Former department store group

Bobby & Co. was a provincial department store group based mainly in seaside towns on the south coast of England. The business operated from 1887 until 1972. During the 1920s it became part of the Drapery Trust, which in turn became a subsidiary of Debenhams.

==History==

=== Early history ===
In 1887, Frederick James Bobby (1860-1941) bought an established drapery store in Margate, Kent, located on the corner of High Street and Queen Street. The business grew to incorporate several neighbouring premises. In 1900, the business was incorporated and an expansion programme was begun, opening stores in specially selected towns, mostly seaside resorts. Stores were opened in Leamington Spa (1905), Folkestone (formerly C J Saunders; purchased 1906), Eastbourne (formerly Atkinson & Co., trading as Strange & Atkinson; purchased 1910), Torquay (formerly Robert Thomas Knight; expanded 1921 with the purchase of Iredales), Cliftonville, Bournemouth (opened 1915 on the site of Hugh King; later extended) Exeter (formerly Green & Son, acquired 1922) and Southport. In 1919, the company announced that the profits from the previous year stood at £43,542, which showed a substantial increase on 1914's profit of £17,086.

In the 1920s the business employed the artist F Gregory Brown to design a number of advertisement posters, which were printed by Bobby's own print shop and displayed in railway stations. Brown was also employed, at the same time, by Kensington department store Derry & Toms.

=== 1927-1972 ===
Frederick Bobby retired from the business in 1927, selling his shares to a recently formed retail conglomerate, the Drapery Trust. The Bobby & Co. group was run as a separate entity within the trust, chaired by Frederick Bobby's son. The company was funded to further expand, incorporating the Bristol department store of John Cordeux & Son (renamed Bobby & Co.) in 1928. The Margate store was refurbished in 1937. By this time the Bobby & Co. subsidiary had expanded to include Dusts of Tunbridge Wells, Handleys of Southsea, Haymans of Totnes, Hills of Hove, Hubbards of Worthing, Simes of Worcester, Taylors of Bristol and Wellsteeds of Reading.

The Exeter store was destroyed during the Blitz of 1942, with the store moving into smaller premises in Fore Street, where they stayed until 1964. In 1961, architect George Baines designed a new store for the junction of Sidwell Street and the High Street. Work was commenced by contractors, Bovis on the 123,000 square foot store in 1962, with the store finally opening its doors in March 1964.

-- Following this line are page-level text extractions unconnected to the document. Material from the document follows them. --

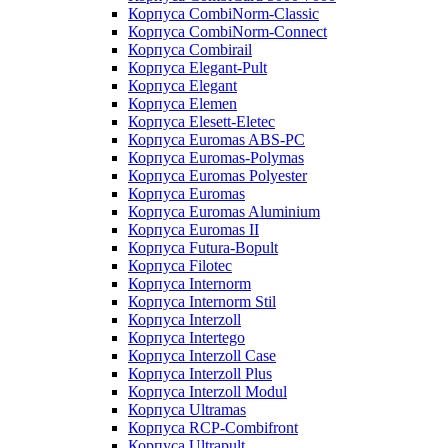
Корпуса CombiNorm-Classic
Корпуса CombiNorm-Connect
Корпуса Combirail
Корпуса Elegant-Pult
Корпуса Elegant
Корпуса Elemen
Корпуса Elesett-Eletec
Корпуса Euromas ABS-PC
Корпуса Euromas-Polymas
Корпуса Euromas Polyester
Корпуса Euromas
Корпуса Euromas Aluminium
Корпуса Euromas II
Корпуса Futura-Bopult
Корпуса Filotec
Корпуса Internorm
Корпуса Internorm Stil
Корпуса Interzoll
Корпуса Intertego
Корпуса Interzoll Case
Корпуса Interzoll Plus
Корпуса Interzoll Modul
Корпуса Ultramas
Корпуса RCP-Combifront
Корпуса Ultrapult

In the early 1970s the decision was taken by the Debenhams board to rationalise the entire group and bring the majority of their department stores under the Debenhams brand. The stores in Margate and Cliftonville were closed in 1972, while all other stores trading under the Bobby's name were rebranded as Debenhams.

=== 2021-present ===
In September 2021, the former store in Bournemouth was reopened, after the collapse of Debenhams, under the Bobby's/Bobby & Co. name as an independent concept department store hosting local independent retailers.